A escassez de sementes de qualidade é um dos principais gargalos para o Brasil atingir suas metas de restauração. É o que aponta um estudo da Universidade de Sidney, coordenado por Danilo Urzedo e publicado na revista científica Internacional Forests (leia aqui). De acordo com o documento, seriam necessárias de 3,6 mil a 15,6 mil toneladas de sementes para cobrir a área estipulada. Essa variação impressionante não se deve a um erro de cálculo, mas relaciona-se à qualidade dos lotes de sementes.
Em um cenário ideal, com sementes de alta qualidade, a necessidade seria de 3,6 mil toneladas. No entanto, se os lotes forem de baixa qualidade, a demanda pode aumentar quase cinco vezes, elevando os custos e a complexidade do reflorestamento.

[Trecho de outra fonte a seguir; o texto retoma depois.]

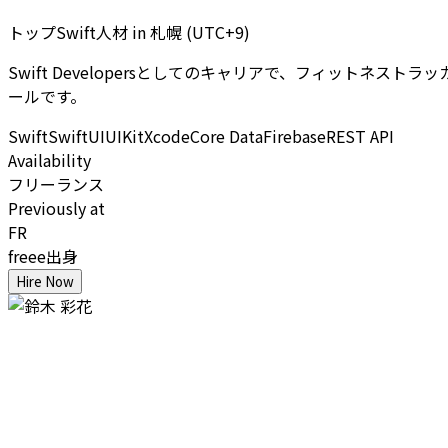
トップSwift人材
in
札幌 (UTC+9)
Swift Developersとしてのキャリアで、フィットネスト
ールです。
Swift
SwiftUI
UIKit
Xcode
Core Data
Firebase
REST API
Availability
フリーランス
Previously at
FR
freee出身
Hire Now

Ou seja, a melhoria da qualidade das sementes proporciona um efeito cascata positivo: eleva a taxa de germinação, reduz a quantidade necessária para alcançar um mesmo resultado e reduz os custos dos projetos de restauração, tornando-os mais viáveis e eficientes.
“O estudo mostra que, na técnica de semeadura direta, que demanda grande quantidade de sementes, são necessários cerca de 37 quilos de sementes de baixa qualidade por hectare, considerando a taxa de menos de 30% de germinação. Já com sementes de alta qualidade seriam suficientes apenas 17 quilos por hectare, com mais de 45% de germinação”, sintetiza Freire, evidenciando que investir nas pesquisas sobre tecnologia de sementes é essencial para o aproveitamento dos recursos e para projetos de restauração financeiramente mais viáveis.
No laboratório, as sementes passam por um processo de avaliação da sua qualidade física e fisiológica, seguindo as Regras de Análise de Sementes, documento do Ministério da Agricultura e Pecuária (Mapa). Nessa avaliação, são contabilizadas as purezas e as impurezas do lote, a presença de pragas e danos causados na semente, o percentual de germinação e a velocidade de germinação (vigor). A semente possui qualidade quando apresenta alta germinação e vigor, baixa infecção por fungos no processo de germinação e lotes com alto grau de pureza.
Segundo a Organização das Nações Unidas para Alimentação e Agricultura (FAO/ONU), a qualidade implica habilidade para produzir descendentes saudáveis adequados ao plantio. No caso das sementes florestais, Freire explica que, fisicamente, são considerados atributos como tamanho, peso, cor e teor de umidade. Fisiologicamente, é importante que as sementes germinem em quantidade e uniformidade adequadas, garantindo estabelecimento robusto. Por fim, outro fator a ser considerado é a aptidão genética: as matrizes de onde as sementes são coletadas devem ser apropriadas ao local de plantio.